Capriotti turned to a curbside pickup program where people could order products and come get them.
Stuart created an online system to help make it easier for customers to order.
“We had to put up an online [system] which we’ve never done before, online ordering, so we had to alter, we had to do that,” she said. “We had to figure out how to do that plus we couldn’t fit all of our menu items on there. We were limited on how many items we could put on the online. We’ve figured out, we’ve grown our online ordering. We’re not doing absolutely everything that we’ve done in the store, but we’re doing most products.”
She’s also been more active on social media, a strategy Capriotti adopted as well to help reach out to customers and keep them engaged.
“They’ve been appreciative, everyone’s been very nice, and everyone’s very thankful that we’re open and excited,” she said. “I think because we’re kind of a comfort food — plus we also have our savory stuff, meals basically, so people love that they can just come pick up a meal like ours and have it as an easy dinner.
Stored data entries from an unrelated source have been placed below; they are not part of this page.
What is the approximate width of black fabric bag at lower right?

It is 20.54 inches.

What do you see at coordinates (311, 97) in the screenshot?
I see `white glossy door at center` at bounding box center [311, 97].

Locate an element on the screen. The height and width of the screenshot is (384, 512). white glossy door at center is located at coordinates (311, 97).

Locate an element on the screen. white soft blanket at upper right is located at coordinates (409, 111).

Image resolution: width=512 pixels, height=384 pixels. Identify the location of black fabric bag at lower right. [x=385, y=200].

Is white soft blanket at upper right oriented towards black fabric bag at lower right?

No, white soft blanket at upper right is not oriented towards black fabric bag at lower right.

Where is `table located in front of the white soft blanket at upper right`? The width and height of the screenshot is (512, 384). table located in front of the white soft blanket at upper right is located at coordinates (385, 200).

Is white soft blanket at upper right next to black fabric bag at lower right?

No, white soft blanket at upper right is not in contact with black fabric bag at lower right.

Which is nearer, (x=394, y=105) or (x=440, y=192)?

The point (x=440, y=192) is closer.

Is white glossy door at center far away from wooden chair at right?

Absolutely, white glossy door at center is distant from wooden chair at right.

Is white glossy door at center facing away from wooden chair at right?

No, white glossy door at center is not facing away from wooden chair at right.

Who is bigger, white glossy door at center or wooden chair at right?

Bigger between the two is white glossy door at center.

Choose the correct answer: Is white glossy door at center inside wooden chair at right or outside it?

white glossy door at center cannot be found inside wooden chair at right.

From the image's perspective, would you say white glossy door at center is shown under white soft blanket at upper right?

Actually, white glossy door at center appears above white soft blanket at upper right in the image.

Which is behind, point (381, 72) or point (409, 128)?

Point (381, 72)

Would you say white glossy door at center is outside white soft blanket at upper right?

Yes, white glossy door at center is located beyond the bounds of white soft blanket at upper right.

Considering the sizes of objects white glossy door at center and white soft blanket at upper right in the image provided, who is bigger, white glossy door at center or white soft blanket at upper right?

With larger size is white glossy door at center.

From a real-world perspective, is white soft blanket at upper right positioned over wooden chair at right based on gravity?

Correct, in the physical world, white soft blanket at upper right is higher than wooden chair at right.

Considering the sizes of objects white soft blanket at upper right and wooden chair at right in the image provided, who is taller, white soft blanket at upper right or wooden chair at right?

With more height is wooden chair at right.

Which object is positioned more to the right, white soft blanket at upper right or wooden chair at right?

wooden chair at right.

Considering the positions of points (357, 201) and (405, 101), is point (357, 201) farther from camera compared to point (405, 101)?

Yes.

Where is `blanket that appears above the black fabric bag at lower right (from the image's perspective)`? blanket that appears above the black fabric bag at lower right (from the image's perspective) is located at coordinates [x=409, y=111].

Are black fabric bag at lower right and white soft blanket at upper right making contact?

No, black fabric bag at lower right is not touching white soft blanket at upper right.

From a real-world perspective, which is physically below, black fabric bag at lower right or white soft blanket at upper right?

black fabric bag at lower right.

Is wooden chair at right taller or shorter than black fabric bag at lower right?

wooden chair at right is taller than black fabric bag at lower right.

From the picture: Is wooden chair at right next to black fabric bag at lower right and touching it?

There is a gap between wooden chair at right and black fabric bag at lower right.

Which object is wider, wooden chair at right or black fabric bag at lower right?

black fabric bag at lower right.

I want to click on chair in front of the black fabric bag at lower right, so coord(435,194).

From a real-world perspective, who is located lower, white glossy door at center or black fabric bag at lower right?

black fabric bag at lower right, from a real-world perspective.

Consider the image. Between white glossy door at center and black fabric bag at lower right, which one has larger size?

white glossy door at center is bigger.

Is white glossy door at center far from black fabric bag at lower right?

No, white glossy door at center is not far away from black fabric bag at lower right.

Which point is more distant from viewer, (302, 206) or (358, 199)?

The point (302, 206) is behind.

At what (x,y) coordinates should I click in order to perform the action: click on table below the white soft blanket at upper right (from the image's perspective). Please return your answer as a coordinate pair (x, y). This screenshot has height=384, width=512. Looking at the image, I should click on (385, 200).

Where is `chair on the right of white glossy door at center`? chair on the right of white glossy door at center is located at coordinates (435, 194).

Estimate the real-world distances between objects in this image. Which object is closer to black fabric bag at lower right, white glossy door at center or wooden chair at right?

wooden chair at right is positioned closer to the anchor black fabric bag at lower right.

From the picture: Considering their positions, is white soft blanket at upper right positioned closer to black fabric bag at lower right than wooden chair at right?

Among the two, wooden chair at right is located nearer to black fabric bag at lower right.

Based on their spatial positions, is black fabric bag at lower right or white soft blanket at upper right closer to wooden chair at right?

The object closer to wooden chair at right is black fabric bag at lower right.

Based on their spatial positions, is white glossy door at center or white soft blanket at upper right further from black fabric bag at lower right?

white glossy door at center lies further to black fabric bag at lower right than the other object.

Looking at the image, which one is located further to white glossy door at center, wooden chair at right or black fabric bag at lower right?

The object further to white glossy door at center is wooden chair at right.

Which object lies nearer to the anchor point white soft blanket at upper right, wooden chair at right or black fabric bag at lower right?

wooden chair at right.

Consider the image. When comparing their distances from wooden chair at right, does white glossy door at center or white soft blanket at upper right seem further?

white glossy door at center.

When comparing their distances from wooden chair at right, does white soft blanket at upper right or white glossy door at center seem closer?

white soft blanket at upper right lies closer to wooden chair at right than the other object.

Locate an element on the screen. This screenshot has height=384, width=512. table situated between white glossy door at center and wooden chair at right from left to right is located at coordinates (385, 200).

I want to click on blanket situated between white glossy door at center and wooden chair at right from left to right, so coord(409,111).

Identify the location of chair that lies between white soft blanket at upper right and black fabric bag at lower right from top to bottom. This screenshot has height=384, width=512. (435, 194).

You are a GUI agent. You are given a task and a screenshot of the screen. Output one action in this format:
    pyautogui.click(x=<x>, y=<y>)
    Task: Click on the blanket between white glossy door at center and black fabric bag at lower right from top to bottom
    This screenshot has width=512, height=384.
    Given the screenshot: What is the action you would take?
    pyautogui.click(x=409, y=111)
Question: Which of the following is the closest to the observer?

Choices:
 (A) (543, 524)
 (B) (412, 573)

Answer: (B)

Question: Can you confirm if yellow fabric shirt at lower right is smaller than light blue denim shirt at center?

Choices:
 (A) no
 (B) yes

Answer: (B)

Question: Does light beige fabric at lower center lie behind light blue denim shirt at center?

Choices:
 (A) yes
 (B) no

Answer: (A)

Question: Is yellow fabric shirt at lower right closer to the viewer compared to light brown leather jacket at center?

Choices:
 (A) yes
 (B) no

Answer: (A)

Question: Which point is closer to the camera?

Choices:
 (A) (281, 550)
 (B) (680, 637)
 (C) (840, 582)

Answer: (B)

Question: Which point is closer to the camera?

Plus, they don’t have to go into a food store which I think they’re appreciative of.”
Balancing it all
Despite being open just two days a week, Stuart said she feels busier than ever.
“I feel like I’m just trying to keep afloat between trying to keep the bakery going, and I’ve got a first-grader at home, I have a three-year-old at home, and I have high schooler at home, so I’m trying to homeschool and keep a three-year-old entertained during the day. And cooking and the cleaning and the business,” she said.
Capriotti, who has a son in elementary school, said her days include “trying to homeschool my son — play teacher, keep in touch with my staff and my clients, and try to prepare as best as I can.”
Stuart said she can’t really think about expanding her hours until she knows what summer programs might be available for her kids.
“I just need to figure out with the kids and everything, because now camps — a lot of the camps that they were doing — aren’t happening, and day care’s not open, so I can’t do it all. I do a lot, but I can’t do everything,” she said.